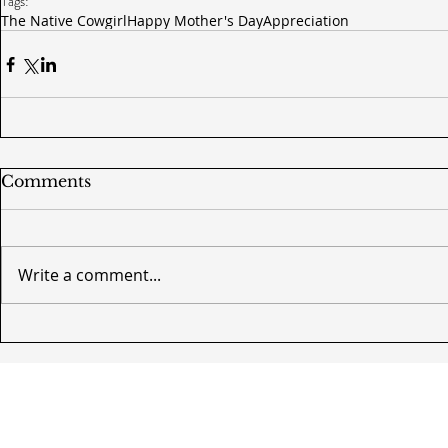
Tags:
The Native Cowgirl
Happy Mother's Day
Appreciation
Comments
Write a comment...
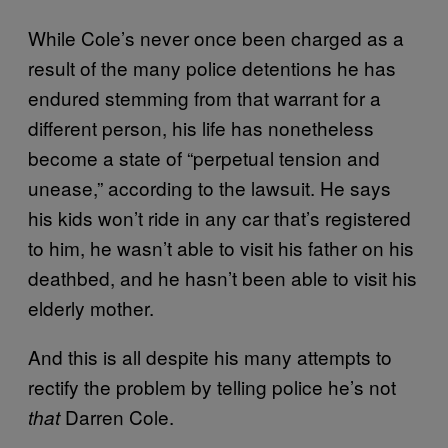
While Cole’s never once been charged as a
result of the many police detentions he has
endured stemming from that warrant for a
different person, his life has nonetheless
become a state of “perpetual tension and
unease,” according to the lawsuit. He says
his kids won’t ride in any car that’s registered
to him, he wasn’t able to visit his father on his
deathbed, and he hasn’t been able to visit his
elderly mother.
And this is all despite his many attempts to
rectify the problem by telling police he’s not
Darren Cole.
that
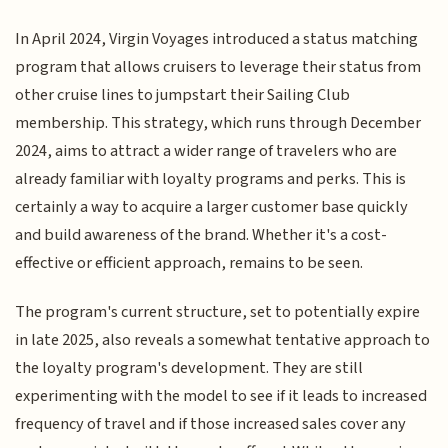
In April 2024, Virgin Voyages introduced a status matching
program that allows cruisers to leverage their status from
other cruise lines to jumpstart their Sailing Club
membership. This strategy, which runs through December
2024, aims to attract a wider range of travelers who are
already familiar with loyalty programs and perks. This is
certainly a way to acquire a larger customer base quickly
and build awareness of the brand. Whether it's a cost-
effective or efficient approach, remains to be seen.
The program's current structure, set to potentially expire
in late 2025, also reveals a somewhat tentative approach to
the loyalty program's development. They are still
experimenting with the model to see if it leads to increased
frequency of travel and if those increased sales cover any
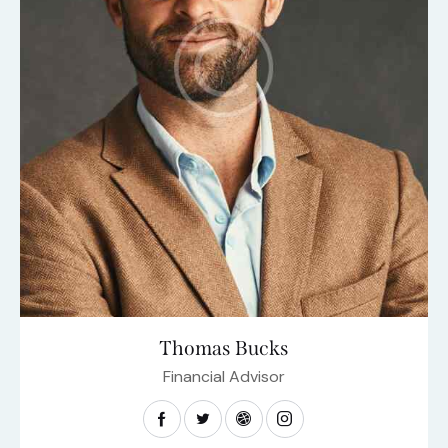
Thomas Bucks
Financial Advisor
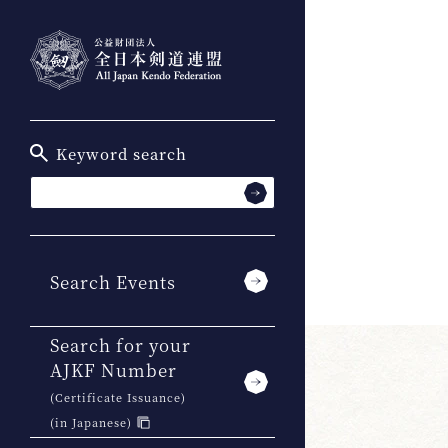
Keyword search
Search Events
Search for your
AJKF Number
(Certificate Issuance)
(in Japanese)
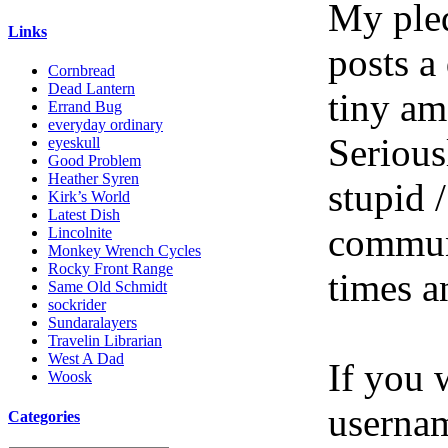
My pled
Links
posts a
Cornbread
Dead Lantern
tiny am
Errand Bug
everyday ordinary
Serious
eyeskull
Good Problem
Heather Syren
stupid /
Kirk’s World
Latest Dish
communi
Lincolnite
Monkey Wrench Cycles
Rocky Front Range
times a
Same Old Schmidt
sockrider
Sundaralayers
Travelin Librarian
West A Dad
If you 
Woosk
userna
Categories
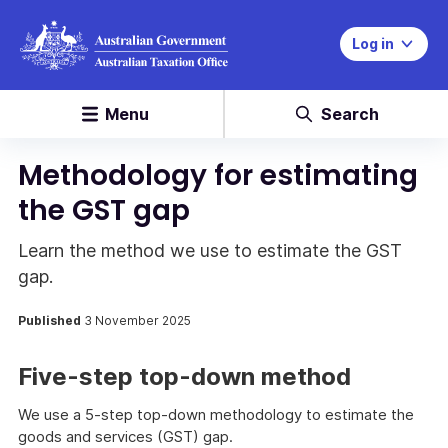
Log in
Menu
Search
Methodology for estimating
the GST gap
Learn the method we use to estimate the GST
gap.
Published
3 November 2025
Five-step top-down method
We use a 5-step top-down methodology to estimate the
goods and services (GST) gap.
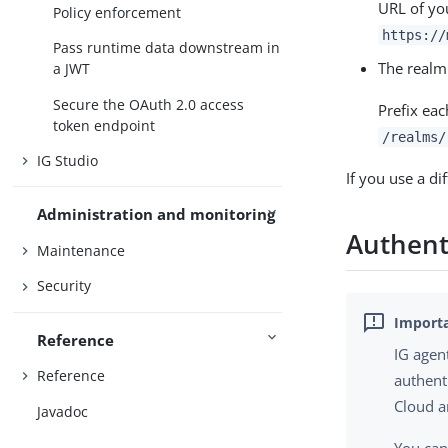
URL of yo
Policy enforcement
https://
Pass runtime data downstream in
The realm
a JWT
Secure the OAuth 2.0 access
Prefix eac
token endpoint
/realms/
IG Studio
If you use a di
Administration and monitoring
Authenti
Maintenance
Security
Reference
IG agen
Reference
authent
Cloud a
Javadoc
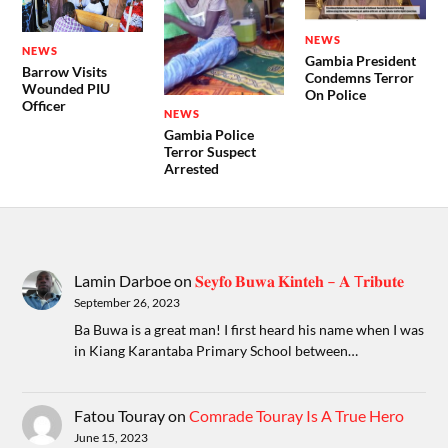
NEWS
NEWS
Gambia President
Barrow Visits
Condemns Terror
Wounded PIU
On Police
Officer
NEWS
Gambia Police
Terror Suspect
Arrested
Lamin Darboe
on
𝐒𝐞𝐲𝐟𝐨 𝐁𝐮𝐰𝐚 𝐊𝐢𝐧𝐭𝐞𝐡 – 𝐀 T𝐫𝐢𝐛𝐮𝐭𝐞
September 26, 2023
Ba Buwa is a great man! I first heard his name when I was
in Kiang Karantaba Primary School between…
Fatou Touray
on
Comrade Touray Is A True Hero
June 15, 2023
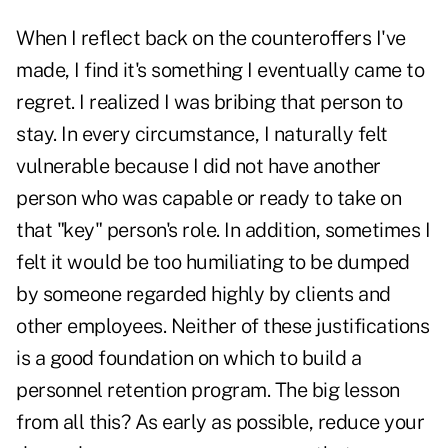
When I reflect back on the counteroffers I've
made, I find it's something I eventually came to
regret. I realized I was bribing that person to
stay. In every circumstance, I naturally felt
vulnerable because I did not have another
person who was capable or ready to take on
that "key" person's role. In addition, sometimes I
felt it would be too humiliating to be dumped
by someone regarded highly by clients and
other employees. Neither of these justifications
is a good foundation on which to build a
personnel retention program. The big lesson
from all this? As early as possible, reduce your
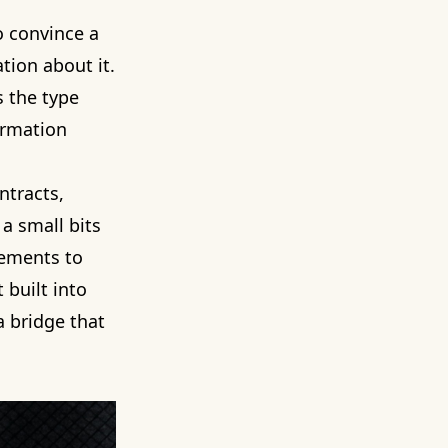
o convince a
ation about it.
is the type
ormation
ntracts,
a small bits
tements to
 built into
a bridge that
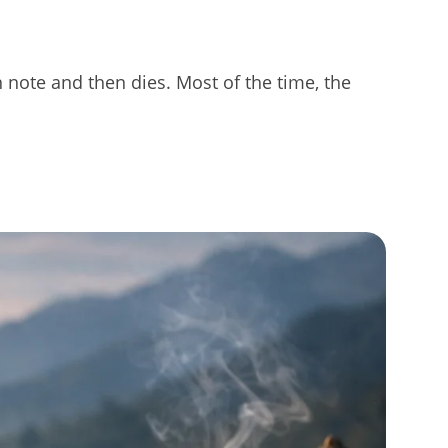
 note and then dies. Most of the time, the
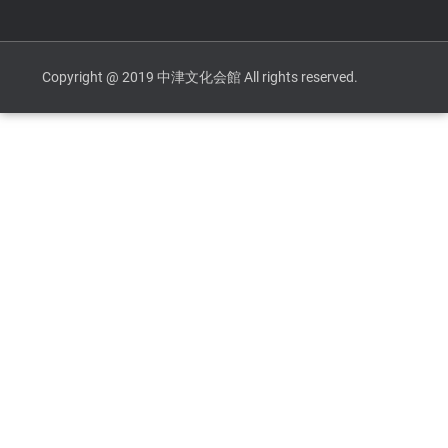
Copyright @ 2019 中津文化会館 All rights reserved.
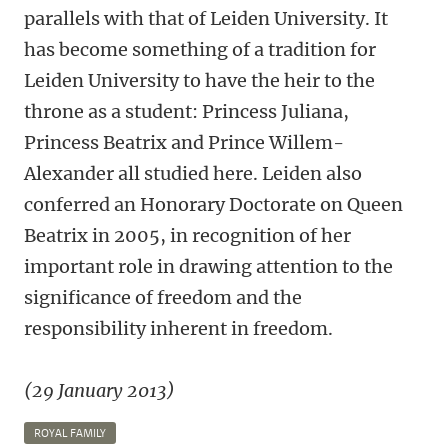
parallels with that of Leiden University. It
has become something of a tradition for
Leiden University to have the heir to the
throne as a student: Princess Juliana,
Princess Beatrix and Prince Willem-
Alexander all studied here. Leiden also
conferred an Honorary Doctorate on Queen
Beatrix in 2005, in recognition of her
important role in drawing attention to the
significance of freedom and the
responsibility inherent in freedom.
(29 January 2013)
ROYAL FAMILY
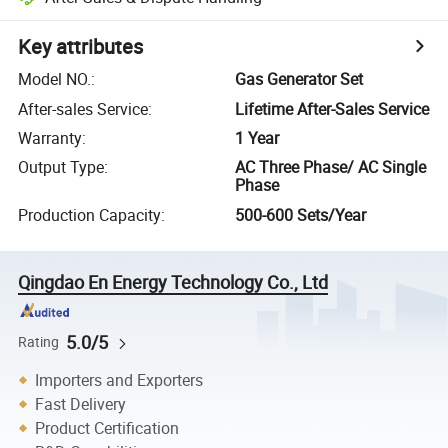
Key attributes
Model NO.
:
Gas Generator Set
After-sales Service
:
Lifetime After-Sales Service
Warranty
:
1 Year
Output Type
:
AC Three Phase/ AC Single
Phase
Production Capacity
:
500-600 Sets/Year
Qingdao En Energy Technology Co., Ltd
5.0/5
Rating
Importers and Exporters
Fast Delivery
Product Certification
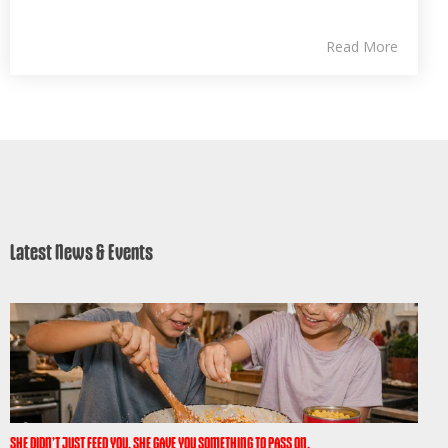
Read More
Latest News & Events
SHE DIDN’T JUST FEED YOU. SHE GAVE YOU SOMETHING TO PASS ON.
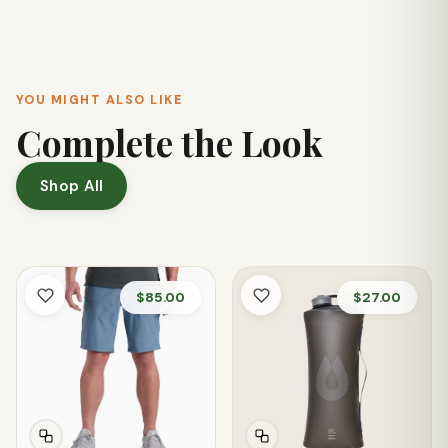
zip back pockets, and a dedicated knife pocket.
YOU MIGHT ALSO LIKE
Complete the Look
Shop All
$85.00
$27.00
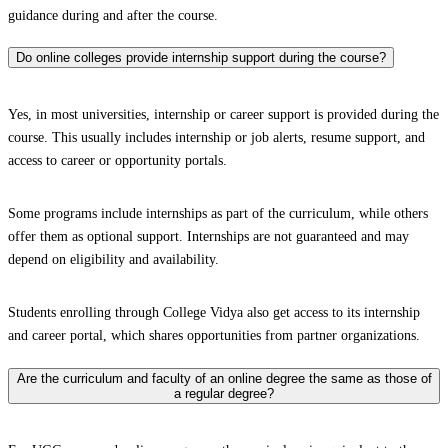
guidance during and after the course.
Do online colleges provide internship support during the course?
Yes, in most universities, internship or career support is provided during the
course. This usually includes internship or job alerts, resume support, and
access to career or opportunity portals.
Some programs include internships as part of the curriculum, while others
offer them as optional support. Internships are not guaranteed and may
depend on eligibility and availability.
Students enrolling through College Vidya also get access to its internship
and career portal, which shares opportunities from partner organizations.
Are the curriculum and faculty of an online degree the same as those of
a regular degree?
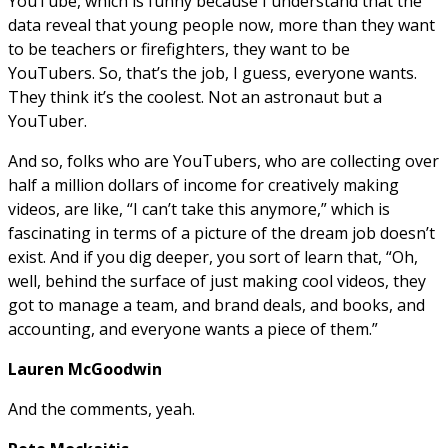
YouTube, which is funny because I understand that the
data reveal that young people now, more than they want
to be teachers or firefighters, they want to be
YouTubers. So, that’s the job, I guess, everyone wants.
They think it’s the coolest. Not an astronaut but a
YouTuber.
And so, folks who are YouTubers, who are collecting over
half a million dollars of income for creatively making
videos, are like, “I can’t take this anymore,” which is
fascinating in terms of a picture of the dream job doesn’t
exist. And if you dig deeper, you sort of learn that, “Oh,
well, behind the surface of just making cool videos, they
got to manage a team, and brand deals, and books, and
accounting, and everyone wants a piece of them.”
Lauren McGoodwin
And the comments, yeah.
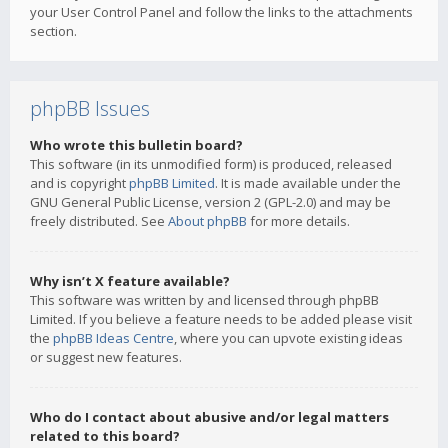
your User Control Panel and follow the links to the attachments
section.
phpBB Issues
Who wrote this bulletin board?
This software (in its unmodified form) is produced, released
and is copyright
phpBB Limited
. It is made available under the
GNU General Public License, version 2 (GPL-2.0) and may be
freely distributed. See
About phpBB
for more details.
Why isn’t X feature available?
This software was written by and licensed through phpBB
Limited. If you believe a feature needs to be added please visit
the
phpBB Ideas Centre
, where you can upvote existing ideas
or suggest new features.
Who do I contact about abusive and/or legal matters
related to this board?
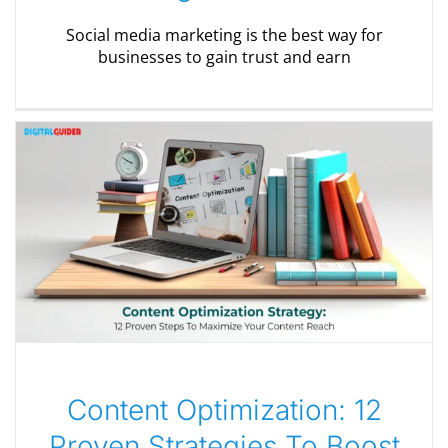
Social media marketing is the best way for
businesses to gain trust and earn
Content Optimization: 12
Proven Strategies To Boost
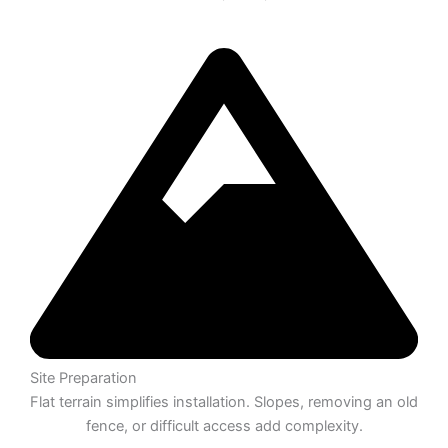
Site Preparation
Flat terrain simplifies installation. Slopes, removing an old
fence, or difficult access add complexity.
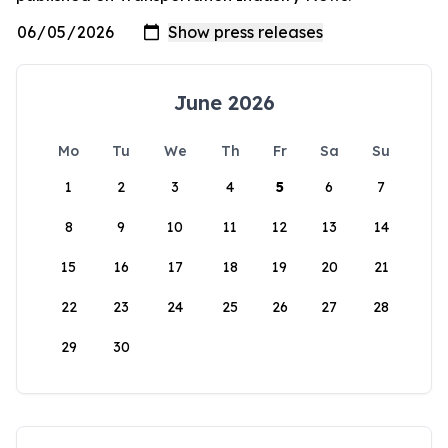
June 2026
Mo
Tu
We
Th
Fr
Sa
Su
1
2
3
4
5
6
7
8
9
10
11
12
13
14
15
16
17
18
19
20
21
22
23
24
25
26
27
28
29
30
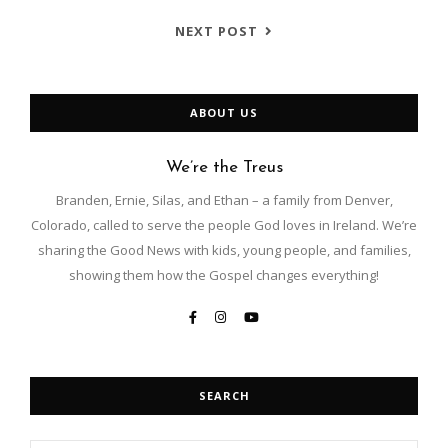
NEXT POST
ABOUT US
We’re the Treus
Branden, Ernie, Silas, and Ethan – a family from Denver,
Colorado, called to serve the people God loves in Ireland. We’re
sharing the Good News with kids, young people, and families,
showing them how the Gospel changes everything!
SEARCH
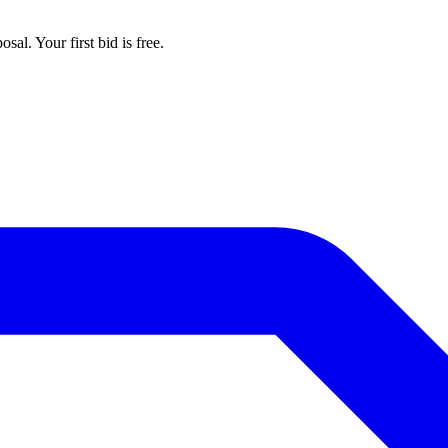
al. Your first bid is free.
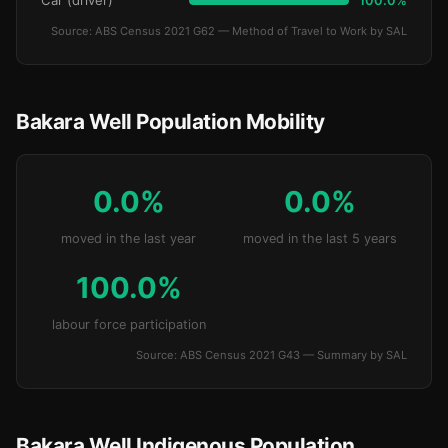
Car (driver)
100.0%
Source: ABS Census 2021 G62 — Method of Travel to Work by SAL
Bakara Well Population Mobility
0.0%
0.0%
moved in the last year
moved in the last 5 years
100.0%
labour force participation
Source: ABS Census 2021 G43 — Summary by SAL
Bakara Well Indigenous Population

============================================================

Brief: Copy out the text of every record above word for word, line by line, leaving out the pictures.

Written answer:
Tags:
The Native Cowgirl
Happy Mother's Day
Appreciation
Comments
Write a comment...
While Cole’s never once been charged as a
result of the many police detentions he has
endured stemming from that warrant for a
different person, his life has nonetheless
become a state of “perpetual tension and
unease,” according to the lawsuit. He says
his kids won’t ride in any car that’s registered
to him, he wasn’t able to visit his father on his
deathbed, and he hasn’t been able to visit his
elderly mother.
And this is all despite his many attempts to
rectify the problem by telling police he’s not
Darren Cole.
that
In April 2024, Virgin Voyages introduced a status matching
program that allows cruisers to leverage their status from
other cruise lines to jumpstart their Sailing Club
membership. This strategy, which runs through December
2024, aims to attract a wider range of travelers who are
already familiar with loyalty programs and perks. This is
certainly a way to acquire a larger customer base quickly
and build awareness of the brand. Whether it's a cost-
effective or efficient approach, remains to be seen.
The program's current structure, set to potentially expire
in late 2025, also reveals a somewhat tentative approach to
the loyalty program's development. They are still
experimenting with the model to see if it leads to increased
frequency of travel and if those increased sales cover any
Thomas Bucks
Financial Advisor
Keyword search
Search Events
Search for your
AJKF Number
(Certificate Issuance)
(in Japanese)
My pled
Links
posts a
Cornbread
Dead Lantern
tiny am
Errand Bug
everyday ordinary
Serious
eyeskull
Good Problem
Heather Syren
stupid /
Kirk’s World
Latest Dish
communi
Lincolnite
Monkey Wrench Cycles
Rocky Front Range
times a
Same Old Schmidt
sockrider
Sundaralayers
Travelin Librarian
West A Dad
If you 
Woosk
userna
Categories
Log in
Menu
Search
Methodology for estimating
the GST gap
Learn the method we use to estimate the GST
gap.
Published
3 November 2025
Five-step top-down method
We use a 5-step top-down methodology to estimate the
goods and services (GST) gap.
URL of yo
Policy enforcement
https://
Pass runtime data downstream in
The realm
a JWT
Secure the OAuth 2.0 access
Prefix eac
token endpoint
/realms/
IG Studio
If you use a di
Administration and monitoring
Authenti
Maintenance
Security
Reference
IG agen
Reference
authent
Cloud a
Javadoc
NEWS
NEWS
Gambia President
Barrow Visits
Condemns Terror
Wounded PIU
On Police
Officer
NEWS
Gambia Police
Terror Suspect
Arrested
Lamin Darboe
on
𝐒𝐞𝐲𝐟𝐨 𝐁𝐮𝐰𝐚 𝐊𝐢𝐧𝐭𝐞𝐡 – 𝐀 T𝐫𝐢𝐛𝐮𝐭𝐞
September 26, 2023
Ba Buwa is a great man! I first heard his name when I was
in Kiang Karantaba Primary School between…
Fatou Touray
on
Comrade Touray Is A True Hero
June 15, 2023
When I reflect back on the counteroffers I've
made, I find it's something I eventually came to
regret. I realized I was bribing that person to
stay. In every circumstance, I naturally felt
vulnerable because I did not have another
person who was capable or ready to take on
that "key" person's role. In addition, sometimes I
felt it would be too humiliating to be dumped
by someone regarded highly by clients and
other employees. Neither of these justifications
is a good foundation on which to build a
personnel retention program. The big lesson
from all this? As early as possible, reduce your
o convince a
ation about it.
is the type
ormation
ntracts,
a small bits
tements to
 built into
a bridge that
 note and then dies. Most of the time, the
Copyright @ 2019 中津文化会館 All rights reserved.
parallels with that of Leiden University. It
has become something of a tradition for
Leiden University to have the heir to the
throne as a student: Princess Juliana,
Princess Beatrix and Prince Willem-
Alexander all studied here. Leiden also
conferred an Honorary Doctorate on Queen
Beatrix in 2005, in recognition of her
important role in drawing attention to the
significance of freedom and the
responsibility inherent in freedom.
(29 January 2013)
ROYAL FAMILY
Key attributes
Model NO.
:
Gas Generator Set
After-sales Service
:
Lifetime After-Sales Service
Warranty
:
1 Year
Output Type
:
AC Three Phase/ AC Single
Phase
Production Capacity
:
500-600 Sets/Year
Qingdao En Energy Technology Co., Ltd
5.0/5
Rating
Importers and Exporters
Fast Delivery
Product Certification
Read More
Latest News & Events
SHE DIDN’T JUST FEED YOU. SHE GAVE YOU SOMETHING TO PASS ON.
zip back pockets, and a dedicated knife pocket.
YOU MIGHT ALSO LIKE
Complete the Look
Shop All
$85.00
$27.00
guidance during and after the course.
Do online colleges provide internship support during the course?
Yes, in most universities, internship or career support is provided during the
course. This usually includes internship or job alerts, resume support, and
access to career or opportunity portals.
Some programs include internships as part of the curriculum, while others
offer them as optional support. Internships are not guaranteed and may
depend on eligibility and availability.
Students enrolling through College Vidya also get access to its internship
and career portal, which shares opportunities from partner organizations.
Are the curriculum and faculty of an online degree the same as those of
a regular degree?
YouTube, which is funny because I understand that the
data reveal that young people now, more than they want
to be teachers or firefighters, they want to be
YouTubers. So, that’s the job, I guess, everyone wants.
They think it’s the coolest. Not an astronaut but a
YouTuber.
And so, folks who are YouTubers, who are collecting over
half a million dollars of income for creatively making
videos, are like, “I can’t take this anymore,” which is
fascinating in terms of a picture of the dream job doesn’t
exist. And if you dig deeper, you sort of learn that, “Oh,
well, behind the surface of just making cool videos, they
got to manage a team, and brand deals, and books, and
accounting, and everyone wants a piece of them.”
Lauren McGoodwin
And the comments, yeah.
your User Control Panel and follow the links to the attachments
section.
phpBB Issues
Who wrote this bulletin board?
This software (in its unmodified form) is produced, released
and is copyright
phpBB Limited
. It is made available under the
GNU General Public License, version 2 (GPL-2.0) and may be
freely distributed. See
About phpBB
for more details.
Why isn’t X feature available?
This software was written by and licensed through phpBB
Limited. If you believe a feature needs to be added please visit
the
phpBB Ideas Centre
, where you can upvote existing ideas
or suggest new features.
Who do I contact about abusive and/or legal matters
related to this board?
Social media marketing is the best way for
businesses to gain trust and earn
Content Optimization: 12
Proven Strategies To Boost
Site Preparation
Flat terrain simplifies installation. Slopes, removing an old
fence, or difficult access add complexity.
June 2026
Mo
Tu
We
Th
Fr
Sa
Su
1
2
3
4
5
6
7
8
9
10
11
12
13
14
15
16
17
18
19
20
21
22
23
24
25
26
27
28
29
30
NEXT POST
ABOUT US
We’re the Treus
Branden, Ernie, Silas, and Ethan – a family from Denver,
Colorado, called to serve the people God loves in Ireland. We’re
sharing the Good News with kids, young people, and families,
showing them how the Gospel changes everything!
SEARCH
al. Your first bid is free.
Car (driver)
100.0%
Source: ABS Census 2021 G62 — Method of Travel to Work by SAL
Bakara Well Population Mobility
0.0%
0.0%
moved in the last year
moved in the last 5 years
100.0%
labour force participation
Source: ABS Census 2021 G43 — Summary by SAL
Bakara Well Indigenous Population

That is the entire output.